═══ Fragmento del texto

Hoy escribe Gonzalo del Cerro
Todos los presentes quedaron admirados ante lo sucedido con la inmunidad de Juan ante el veneno. Pero Domiciano se dirigió a Juan para decirle que, a pesar de la condena que había decretado contra los cristianos, reconocía que su religión era útil. Por ello, para que no pareciera que anulaba sus propios decretos, lo enviaba al destierro. Juan solicitó y consiguió la libertad para el preso resucitado (c. 12).
Resurrección de una camarera de Domiciano
En medio de estos acontecimientos, una camarera de Domiciano, atacada por un espíritu inmundo, cayó a tierra muerta. El emperador suplicó a Juan que la ayudara. Juan respondió que lo haría para demostrar a Domiciano quién le había comunicado su poder y quién era el que tenía autoridad sobre él y sobre el imperio. Son éstas las mismas palabras que el profeta Daniel dijo a Nabucodonosor según Dan 4,22. La camarera se levantó sana ante la estupefacción del mismo emperador, quien envió a Juan desterrado a la isla de Patmos con la orden de permanecer en ella por un tiempo determinado. (c. 13).

══════
═══ Material proporcionado

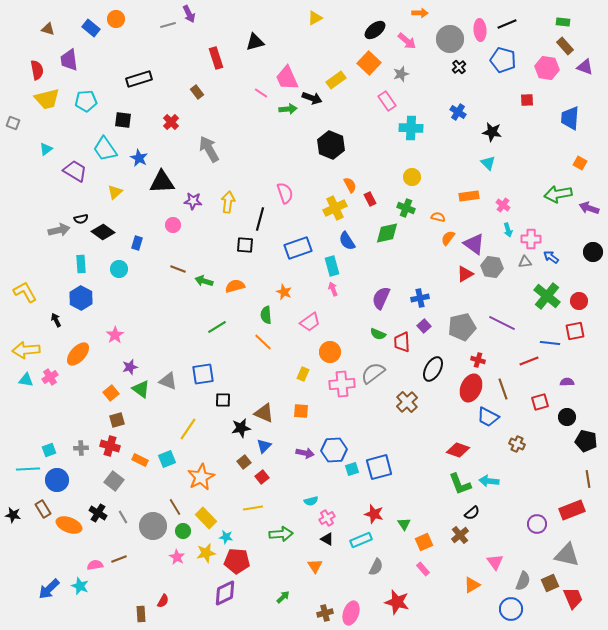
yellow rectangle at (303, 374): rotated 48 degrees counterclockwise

══════

• _Consigna_: Prosiga el texto sobre Juan y el emperador Domiciano a partir del punto en que termina. El material no interviene en absoluto en esto.

• _Respuesta correspondiente_:
Juan escribe el Apocalipsis
Juan se embarcó para navegar a la isla de Patmos, donde recibió la gracia de contemplar la Revelación del fin de los tiempos. Fue en Patmos donde Juan tuvo la visión de los sucesos del fin del mundo, cuya versión dejó en el libro canónico del Apocalipsis. “Me encontraba, dice, en la isla llamada Patmos” (Ap 1,9). En efecto, al principio del libro bíblico del Apocalipsis, cuenta Juan de las circunstancias en las que le fueron revelados los acontecimientos del fin del mundo. Los Hechos de Juan, escritos por su discípulo Prócoro, cuentan con minuciosos detalles cómo Prócoro escribió el Evangelio al dictado de Juan. Pero en otros escritos apócrifos, como aquí, los datos hacen referencia a la composición del Apocalipsis. Es lo que hace el autor de las Uirtutes Iohannis en su capítulo II. Estando en la isla de Patmos, Juan et uidit et scripsit (“vio y escribió”) el Apocalipsis.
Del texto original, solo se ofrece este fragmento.